= Task requirements =
Everything from the line containing "mouse_move(467, 297)" through the last line of the records below should be printed exactly, please, and nothing else.

= Supplied data =
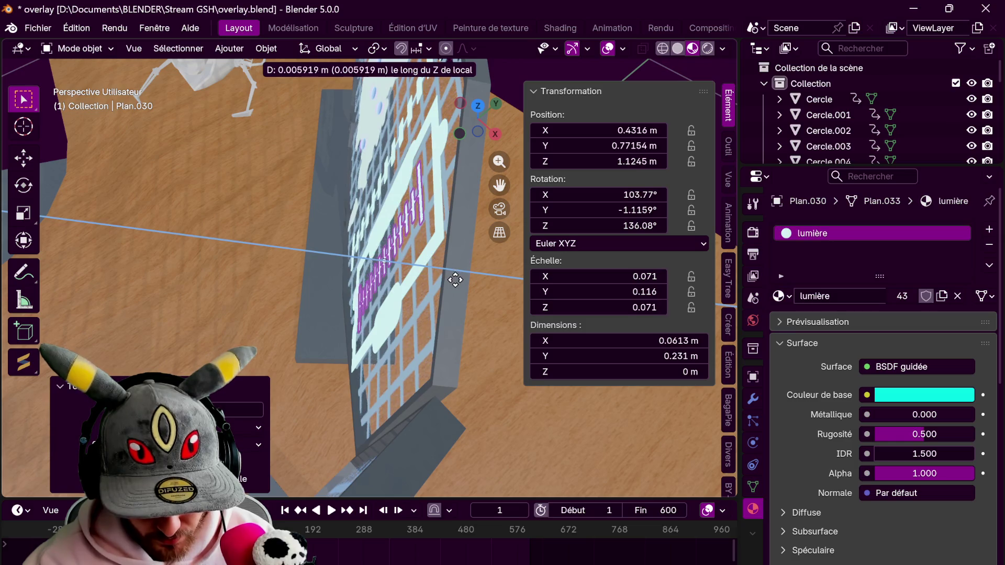
left_click(467, 297)
mouse_move(467, 297)
middle_mouse_down()
mouse_move(427, 260)
mouse_move(450, 268)
middle_mouse_up()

= Result =
mouse_move(467, 297)
middle_mouse_down()
mouse_move(427, 260)
mouse_move(450, 268)
middle_mouse_up()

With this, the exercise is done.